Copy out every line of the data below, leaving out the pictures.

* * * * * * * * *

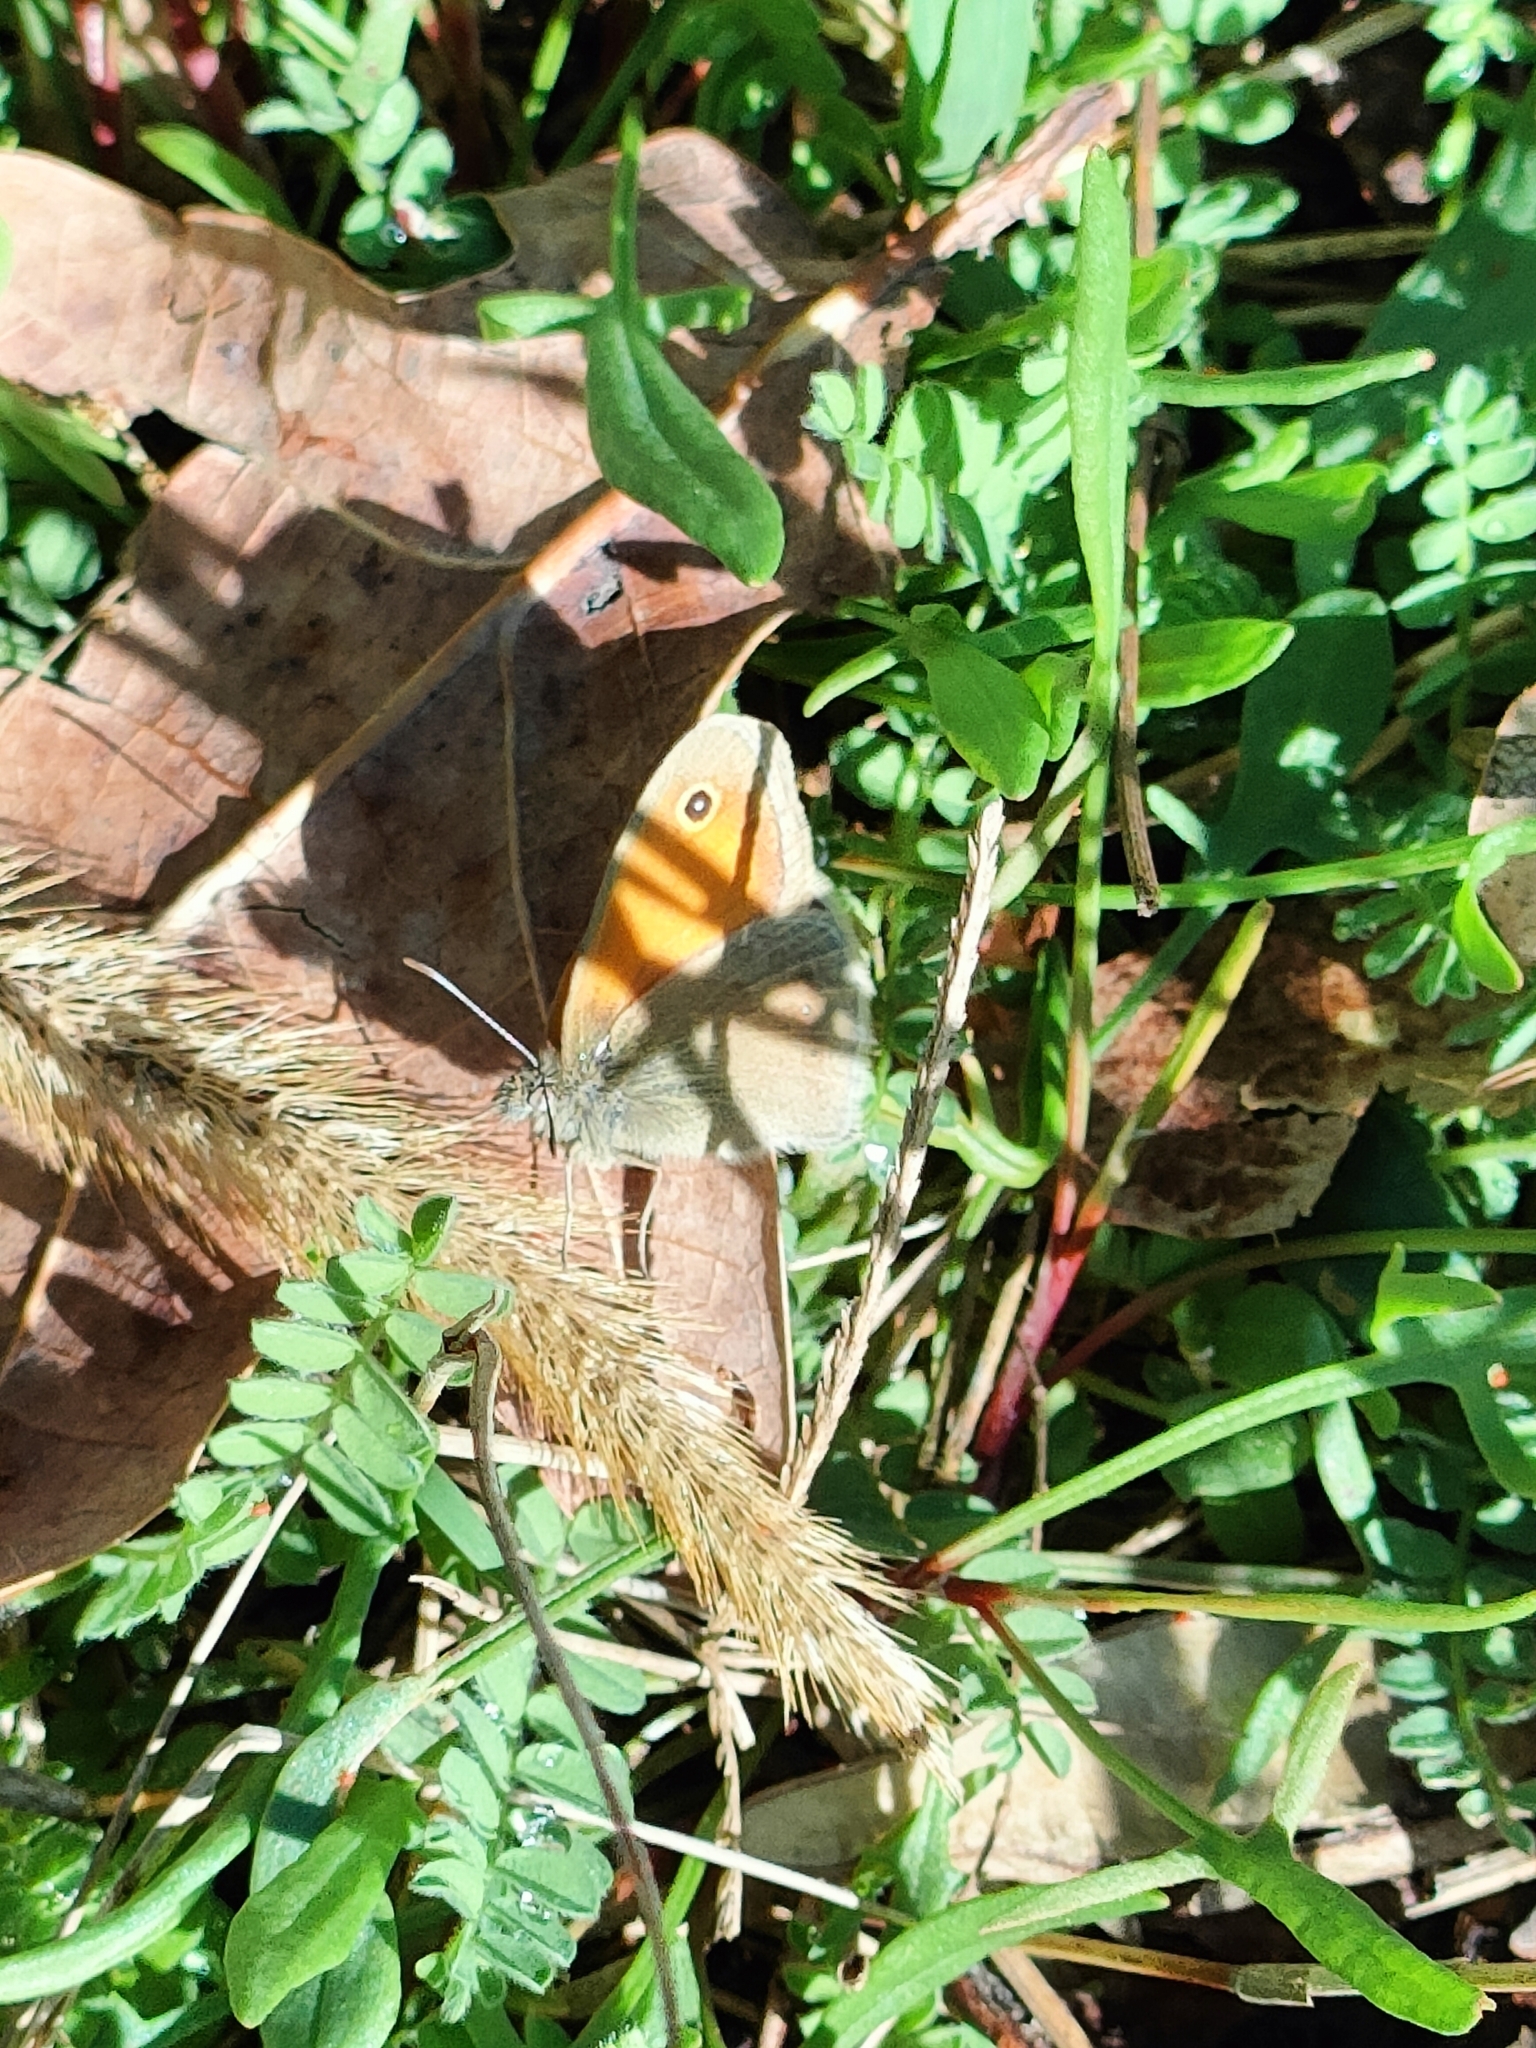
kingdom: Animalia
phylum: Arthropoda
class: Insecta
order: Lepidoptera
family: Nymphalidae
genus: Coenonympha
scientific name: Coenonympha pamphilus
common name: Small heath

* * * * * * * * *

** Solved problem **
kingdom: Animalia
phylum: Arthropoda
class: Insecta
order: Lepidoptera
family: Nymphalidae
genus: Coenonympha
scientific name: Coenonympha pamphilus
common name: Small heath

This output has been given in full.